From the makers of Go

Brad Fitzpatrick is a member of the Go programming language team at Google. Brad wrote a function which obtains the goroutine identifier. The function creates a stack trace and parses the identifier out of string representation of the trace. Brad needed this for debugging, “to track that functions run on the goroutine that they’re supposed to”. The function uses public API calls and an undocumented but stable format of the serialized stack trace.

Somewhat cumbersome but working. Unfortunately, too inefficient for Infergo use case. Collecting, serializing, and parsing the stack trace on every operation makes automatic differentiation 2,000 (two thousand) times slower!

From the users of Go

JT Olio wrote a goroutine-local storage library.
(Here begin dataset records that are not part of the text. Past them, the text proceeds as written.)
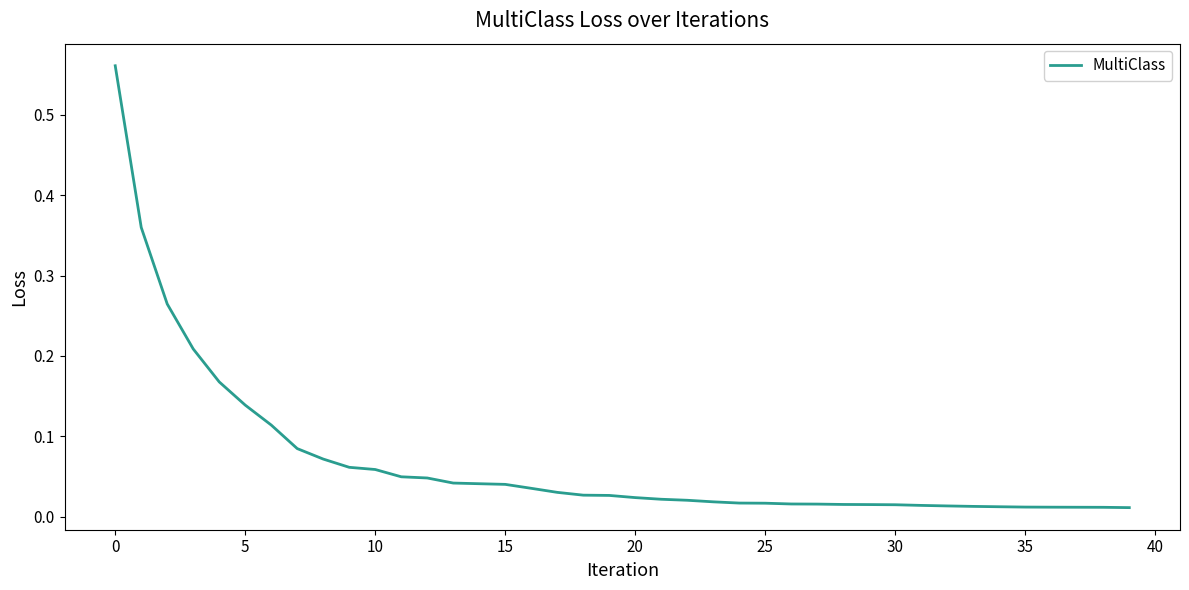

How many lines are shown in the chart?

1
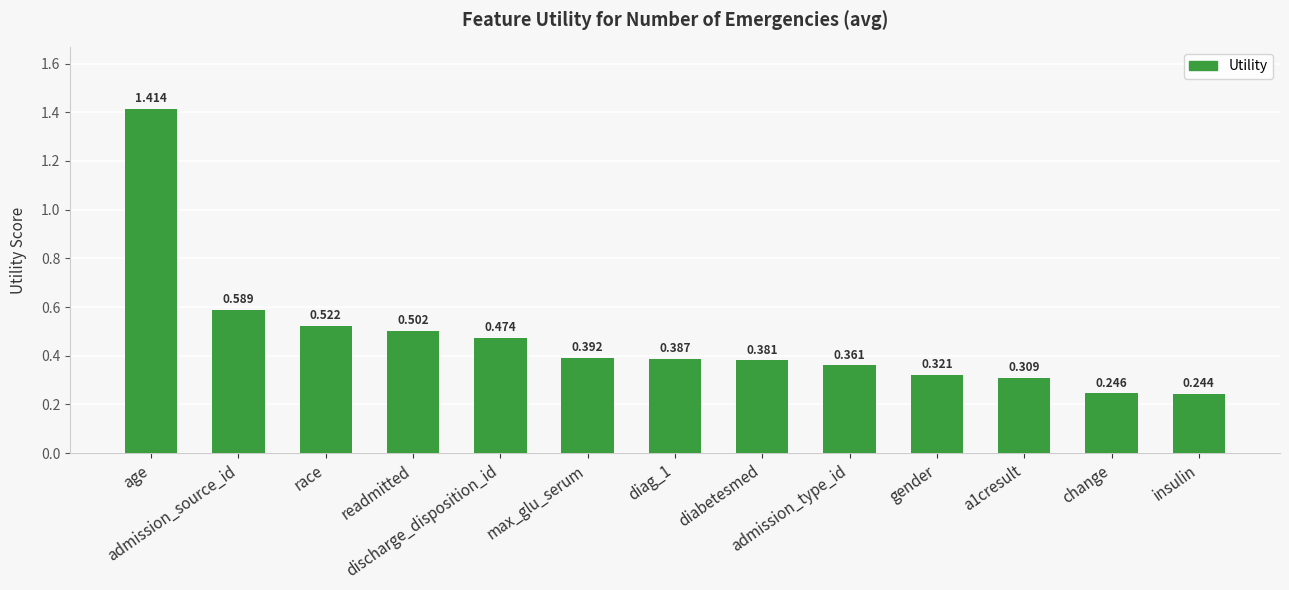

What is the smallest value displayed?

0.2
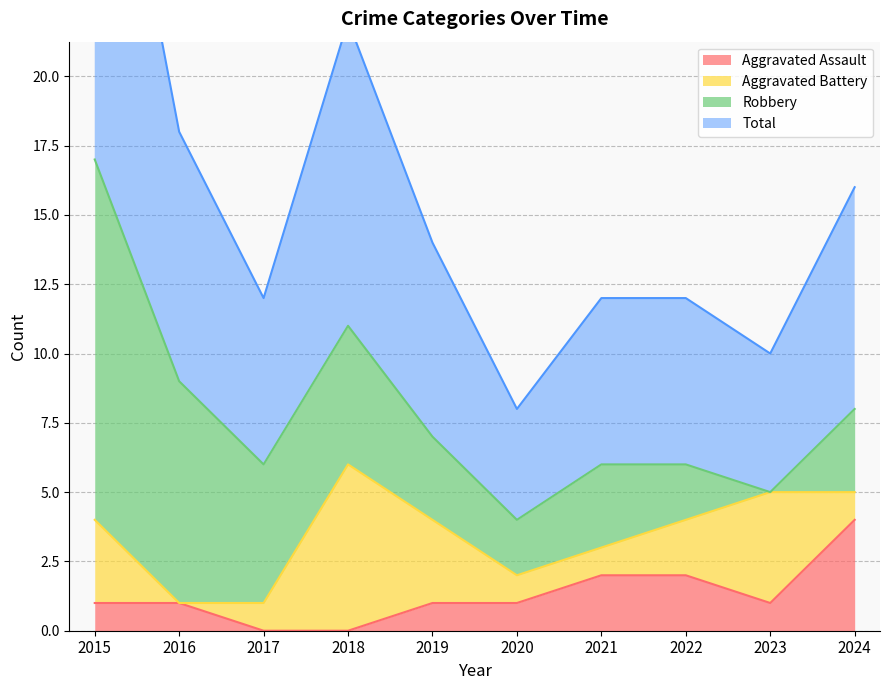

True or false: Total has a value of 6 at 2016.

False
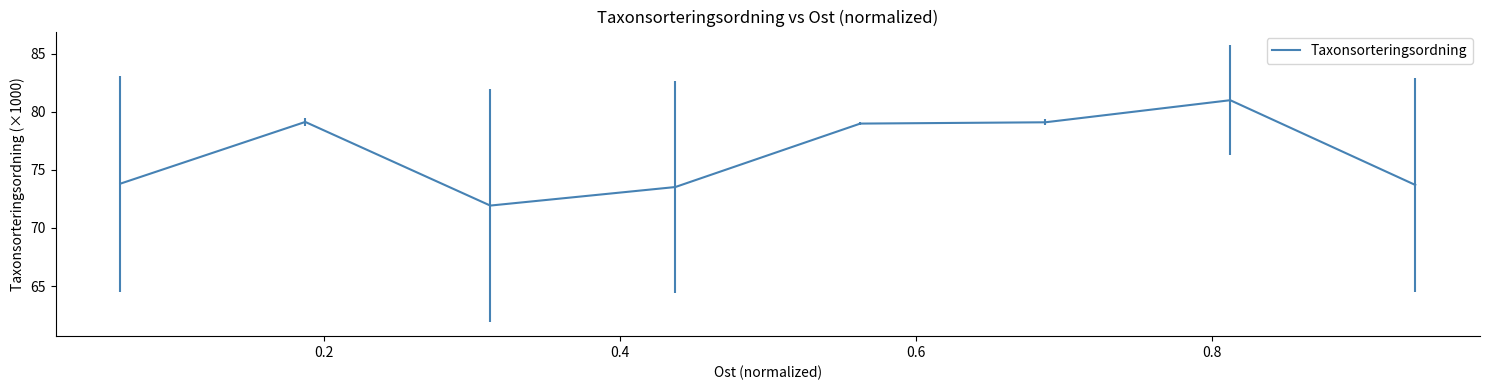

True or false: the data has more than 1 interior local peaks.

True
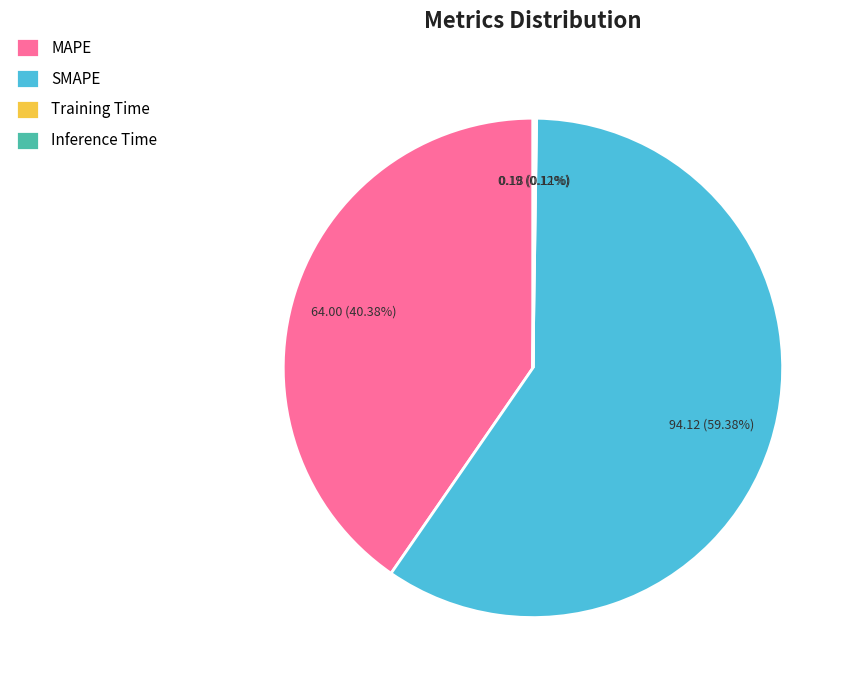

To the nearest percent, what is the difference between the largest and smallest slice percentages?

59%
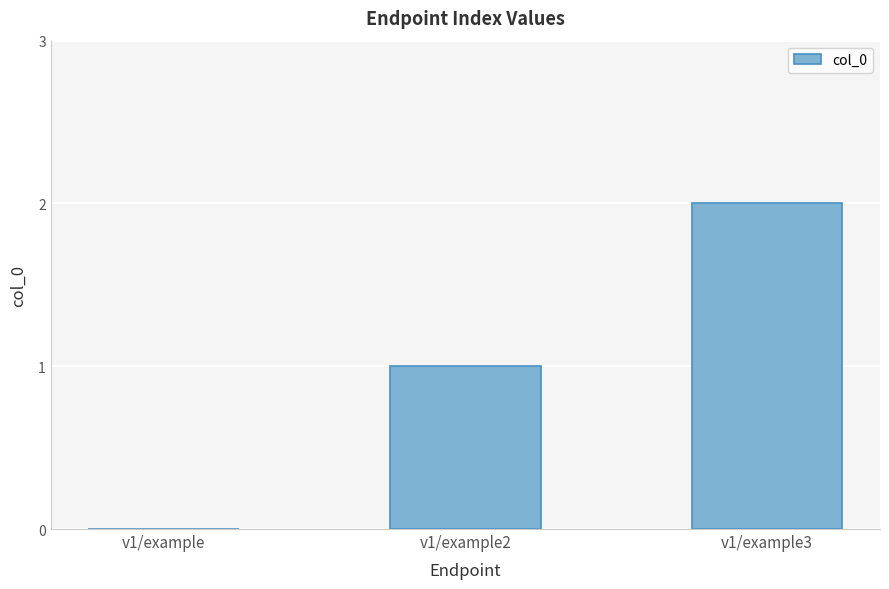

Between v1/example2 and v1/example, which is larger?

v1/example2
The library “defines 16 special functions and embed base-16 tags into the stack using the call order of those 16 functions.” Then, this embedding is used to produce an unique goroutine identifier and establish goroutine-local storage. The idea blew me away! However, the library requires that Go routines are created through a library call. I could modify Infergo’s own inference algorithms, however I would not be able to pass functions and gradients to third-party code. Infergo integrates with Gonum optimization nicely, and by enabling goroutine-local tapes I strived to improve this integration, rather than sacrifice it.

Revelation

I was almost ready to give up, that is, to write code that adds an extra ‘context’ parameter to every differentiated function. But then it came down onto me that maybe Go does not want to prevent me from using the goroutine identifier. Maybe it is there, and I just do not see it.

Indeed, Go has an assembly language. The language is documented, Go functions can be implemented in Go assembly. If I wanted a system feature not available through a library, I would write an assembly function bringing that feature to me.

The same goes for Go.

Not only Go has an assembler, the assembler has a dedicated register g pointing at runtime.g, the goroutine descriptor. goid, the Go routine identifier is just one of the fields of the descriptor. I can just use the contents of g to get the goroutine identifier, and it will only be a couple instructions!

It is much easier to find something if you know what you are looking for. Tao Wen wrote yet another GLS library; and this library does exactly what I just described: uses Go assembler to access register g, and retrieves field goid from the structure pointed to by the register. I somewhat simplified the code, added support for all platforms where Go is available, and now Infergo has fast and straightforward support for multithreading.

Lessons Learned

It is sometimes easier to find a hole in the fence than to jump over.
You can do anything with Go. You just must prove (to yourself more than to others) that you are brave and skilled enough. For example, by diving into Go internals and coding in Go assembly.
My Samsung Tab S4 tablet is amazingly well fit for multithreading, in Go in particular. I did most of the development on the tablet, in Termux. The tablet’s CPU has 8 cores, and Go runs multiple goroutines in parallel with very little overhead: 8 inference threads in parallel take roughly the same time as a single thread with local goroutine storage, and only 20% slower than a single thread with a global tape, for the same amount of computation per thread.
You can run multiple goroutines in parallel in a browser via WebAssembly. WebAssembly is slower than other targets, but still quite fast.